To maintain the list’s integrity, the Top500 would need to cut back on gaming. The resulting reduction in new systems would, in turn, make the Top500 show a dangerously low turnover rate and therefore seem less relevant.
The way out would probably be NVIDIA working with its partners and customers to submit even smaller DGX/HGX clusters. At the same time, NVIDIA’s market cap gains are being driven by its H100’s AI performance rather than its traditional HPC performance.
Thank God for STH! The HPC community is an echo chamber. They’ve got small media in the pocket of vendors so they’ll never call them out like this or just flat state what we’re all seeing that NVIDIA doesn’t care about HPC even if they say they do. The margin is in AI so that’s where the money is for these chips.
It’s refreshing to see a big site state the obvious, even if you’re a bit late on calling this.
F I R E
There’s gonna be pitchforks for sure but ya got it right.
I appreciate that you don’t just recite the findings and have a unique perspective.
Why no vid on this?
Your youtube videos are so popular you’d reach more with this message.
If you want change you’ve gotta hit both audiences
The lack of relevance of the HPL to problems of scientific interest has been pointed out by Jack Dongarra the creator of the benchmark for some time. The problem is that real HPC is memory, latency and bandwidth bound while the benchmark primarily reflects floating point performance.
The HPCG is more relevant and it’s interesting that in 2023 Fugaku is ahead of Frontier by 14 percent on that benchmark.
I agree benchmarks of cloud infrastructure not actually be used for scientific computing, while interesting as a point of comparison, do not belong on a list of the top 500 machines devoted to research and science. To keep the noise from drowning out the signal, I would suggest retaining 500 machines for which half the cycles are devoted to HPC. Those systems which don’t satisfy this requirement could appear as extra entries in order with footnotes on the list but not enumerated with an official ranking.

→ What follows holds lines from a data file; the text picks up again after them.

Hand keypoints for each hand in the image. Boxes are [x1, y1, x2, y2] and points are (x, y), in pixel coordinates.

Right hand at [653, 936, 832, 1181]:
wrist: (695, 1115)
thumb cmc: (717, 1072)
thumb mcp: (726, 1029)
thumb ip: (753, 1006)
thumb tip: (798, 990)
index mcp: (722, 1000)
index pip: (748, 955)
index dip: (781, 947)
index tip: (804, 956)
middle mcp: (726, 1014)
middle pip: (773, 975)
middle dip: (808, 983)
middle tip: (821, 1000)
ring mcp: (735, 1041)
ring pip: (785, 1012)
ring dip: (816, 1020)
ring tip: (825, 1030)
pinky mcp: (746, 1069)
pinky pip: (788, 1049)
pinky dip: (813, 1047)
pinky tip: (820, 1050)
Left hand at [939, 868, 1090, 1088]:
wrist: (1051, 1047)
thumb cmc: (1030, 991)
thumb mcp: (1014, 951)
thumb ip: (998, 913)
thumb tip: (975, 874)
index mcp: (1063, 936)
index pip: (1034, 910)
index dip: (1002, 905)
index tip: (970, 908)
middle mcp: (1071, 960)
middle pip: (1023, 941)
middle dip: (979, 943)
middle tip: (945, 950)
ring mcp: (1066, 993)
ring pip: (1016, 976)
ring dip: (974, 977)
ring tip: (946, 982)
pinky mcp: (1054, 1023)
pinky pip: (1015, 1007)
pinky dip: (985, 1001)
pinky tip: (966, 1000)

Is there any point in keeping the list so long? Are there that many systems doing classical FP64 HPC anymore? I think it would be better to toss out the fake systems and list only the top 100 or so.

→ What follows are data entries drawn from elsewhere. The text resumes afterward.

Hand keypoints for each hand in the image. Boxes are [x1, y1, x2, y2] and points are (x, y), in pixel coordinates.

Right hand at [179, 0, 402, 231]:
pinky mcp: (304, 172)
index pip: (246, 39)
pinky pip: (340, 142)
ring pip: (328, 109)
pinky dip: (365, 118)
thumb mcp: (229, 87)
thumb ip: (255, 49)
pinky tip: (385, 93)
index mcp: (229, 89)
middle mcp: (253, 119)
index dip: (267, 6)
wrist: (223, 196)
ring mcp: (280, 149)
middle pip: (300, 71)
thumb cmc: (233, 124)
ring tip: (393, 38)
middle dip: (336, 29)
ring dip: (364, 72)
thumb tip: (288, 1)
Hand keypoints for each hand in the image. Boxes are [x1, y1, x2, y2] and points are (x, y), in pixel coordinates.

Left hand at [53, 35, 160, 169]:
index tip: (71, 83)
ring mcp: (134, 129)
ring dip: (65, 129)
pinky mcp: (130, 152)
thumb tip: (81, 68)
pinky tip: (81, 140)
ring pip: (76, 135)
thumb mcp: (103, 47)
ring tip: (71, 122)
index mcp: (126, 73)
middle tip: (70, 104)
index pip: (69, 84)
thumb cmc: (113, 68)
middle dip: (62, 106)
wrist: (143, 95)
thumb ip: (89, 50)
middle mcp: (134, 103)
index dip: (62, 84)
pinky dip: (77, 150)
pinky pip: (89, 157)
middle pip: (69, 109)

They’ve got to clean this up. I can’t believe they even allowed 19 same customer and site Lenovo systems. They’re also allowing all of these Lenovo systems to be anonymous. If you look at the data they’re not getting classified HPC systems on the list with that. They’ve just been getting these web hosting customer systems from Lenovo.
You’re right, they’ve had to choose having a good list and having a big list and they chose a big list.

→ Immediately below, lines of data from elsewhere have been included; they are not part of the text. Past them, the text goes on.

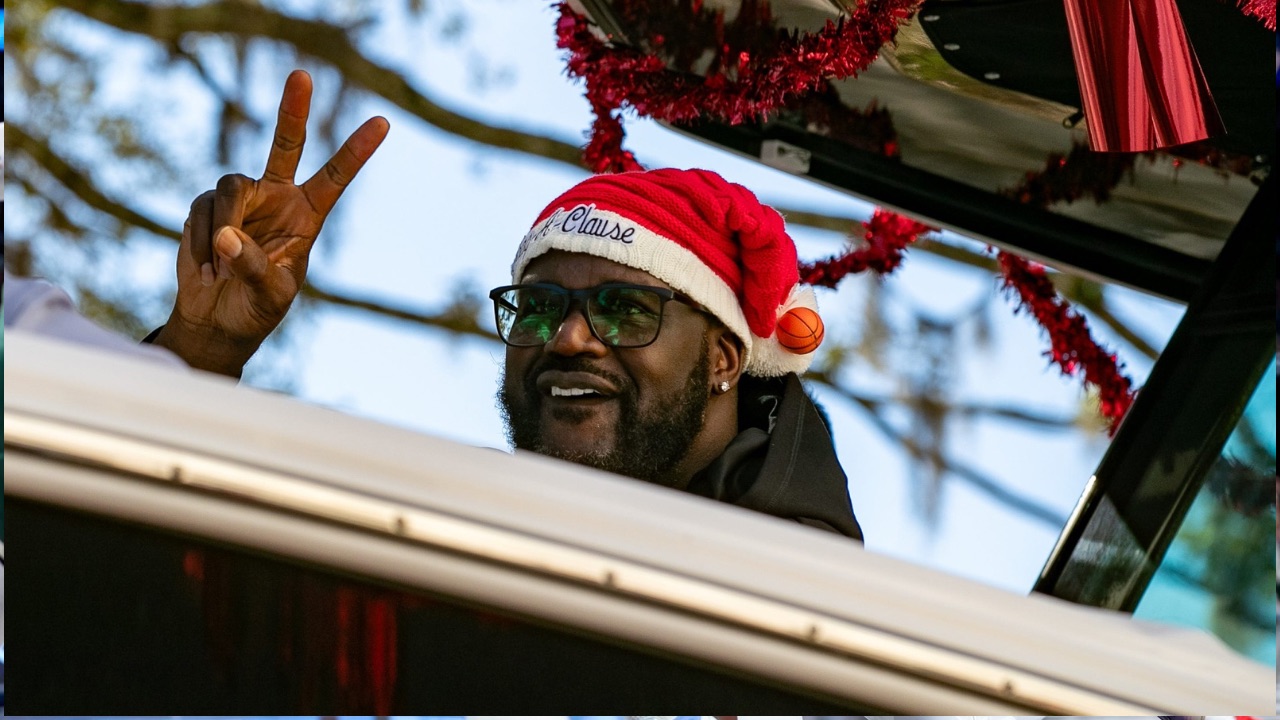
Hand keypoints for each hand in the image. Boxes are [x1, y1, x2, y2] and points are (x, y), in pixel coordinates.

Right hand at [153, 69, 388, 376]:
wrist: (217, 322)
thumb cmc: (255, 311)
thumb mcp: (269, 296)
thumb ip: (253, 266)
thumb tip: (227, 236)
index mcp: (307, 216)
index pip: (335, 177)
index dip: (357, 150)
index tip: (384, 121)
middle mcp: (277, 198)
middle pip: (286, 144)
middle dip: (293, 110)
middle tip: (302, 74)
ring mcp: (242, 198)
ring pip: (230, 186)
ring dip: (222, 228)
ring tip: (220, 271)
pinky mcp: (206, 206)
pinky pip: (201, 209)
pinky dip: (200, 243)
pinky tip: (205, 272)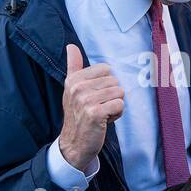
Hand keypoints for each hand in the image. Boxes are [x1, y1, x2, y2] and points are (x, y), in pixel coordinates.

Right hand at [58, 43, 123, 172]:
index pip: (106, 69)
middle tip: (98, 108)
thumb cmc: (78, 115)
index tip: (94, 97)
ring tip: (101, 115)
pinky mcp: (95, 113)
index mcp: (74, 79)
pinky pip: (120, 105)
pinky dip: (116, 115)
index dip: (106, 84)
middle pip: (115, 81)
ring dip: (114, 106)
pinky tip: (104, 121)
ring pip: (119, 93)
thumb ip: (74, 66)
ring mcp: (86, 100)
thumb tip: (71, 46)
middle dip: (111, 96)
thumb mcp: (72, 89)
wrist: (74, 144)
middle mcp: (78, 87)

In reply to “Are there that many systems doing classical FP64 HPC anymore?”
There are thousands of such systems. Some have been bumped off the list by general cloud infrastructure and a certain vendor’s advertising gimmicks. Others never ran the HPL benchmark, possibly because it is irrelevant and there are real scientific computing workloads more important to optimize for performance. For example, this may be why recent Chinese exascale systems were never submitted to the list.
Advances in AI have also lead to increases in HPC because traditional HPC is often the cheapest or only way to create the training data.
The bigger death kneel for Top500 is that it doesn’t count the dozens of exascale AI training systems at hyperscalers as “real” supercomputers since they don’t run fp64. It used to be that the hardest problems that had the most compute thrown at it were all double precision, but the elephant in the room is that 16 bit training workloads have usurped fp64 as top dog, and this happened years ago.